── SOURCE TEXT ──

Already back in the 1950s, the future Pope Paul VI, then Archbishop of Milan, identified the crucial issues of the new problems that were assailing the family. For example, there was the Milan Synod on “Marriage and Family” in 1959, then the famous pastoral letter “To the Christian family” in 1960, and finally the creation by this Pope of the “Committee of the Family” in 1973—ten years before John Paul II created the Pontifical Council for the Family. An interesting article by Eliana Versace in the daily newspaper Avvenire (02/27/2014) retraces the stages and content. Here, we offer some significant passages.
 
Mom and Dad's love, the light of the family, for Paul VI.
In September of 1959, in Milan, a minor diocesan synod was celebrated that, in accordance with the desire of Archbishop Giovanni Battista Montini, centered its study and discussion on the topic of “Marriage and Family.” Cardinal Montini considered such issues fundamental for human and Christian life, and, in those years, they were with increasing frequency the subject of the “bitter remarks of many errors, which today are spread by the most modern and insidious means, sapping at the root the health and the sanctity of these two institutions.”

───
── AVAILABLE DATA ──

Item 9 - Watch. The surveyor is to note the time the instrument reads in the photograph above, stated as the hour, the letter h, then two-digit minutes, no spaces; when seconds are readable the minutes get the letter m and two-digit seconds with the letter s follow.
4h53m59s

───

→ **REQUIRED WORK**:
1. In the passage on Paul VI and the family, what topic did the September 1959 minor diocesan synod in Milan focus its study and discussion on?
2. Repeat the stretch of the passage on Paul VI and the family from "Already back in" through "for Paul VI.".
3. Go on with the passage on Paul VI and the family from the point where it stops.
The listing comes from a different source than the passage on Paul VI and the family.

→ **ANSWERS BY TASK**:
1. "Marriage and Family."

2.
Already back in the 1950s, the future Pope Paul VI, then Archbishop of Milan, identified the crucial issues of the new problems that were assailing the family. For example, there was the Milan Synod on “Marriage and Family” in 1959, then the famous pastoral letter “To the Christian family” in 1960, and finally the creation by this Pope of the “Committee of the Family” in 1973—ten years before John Paul II created the Pontifical Council for the Family. An interesting article by Eliana Versace in the daily newspaper Avvenire (02/27/2014) retraces the stages and content. Here, we offer some significant passages.
 
Mom and Dad's love, the light of the family, for Paul VI.

3.
“A priest of Milan—Montini said, on September 22nd, 1959, at the conclusion of the Synod—pushed by certain circumstances to examine his parish, told me: ‘In fact, I’ve discovered, and I did not know this: there are three hundred illegitimate families in my parish, while they could once on be counted on my fingers: one, two, three… five; and I didn’t know this, and didn’t see it.’”
Reflecting on these issues convinced Montini of the great need to reaffirm those founding principles: marriage and family, by comparing them with the changes imposed by modern life and, at the beginning of 1960, the cardinal expressed his thoughts on marriage and the Christian family in a Letter for Lent, entitled “For the Christian family.” There, the Archbishop spoke with clarity, rigor and foresight about the arising issues that threatened the family’s normality and unity, focusing on separation and divorce, and devoting ample space to abortion and birth control. On these questions, the Milanese text presents unique parallels with Humanae Vitae, the encyclical that was promulgated by Pope Paul VI eight years later and then led to the creation, in 1973, of a Committee for the Family, with the aim of studying these problems as well as encouraging and supporting the concrete initiatives of the pastors and of Catholic associations.
Montini advised the families to face difficulties and problems with “family prayer.” One of the most dangerous threats to the stability of the marital relationship was in fact caused by the “solitude” of many spouses, due to the weakening of the ancient and once solid family ties.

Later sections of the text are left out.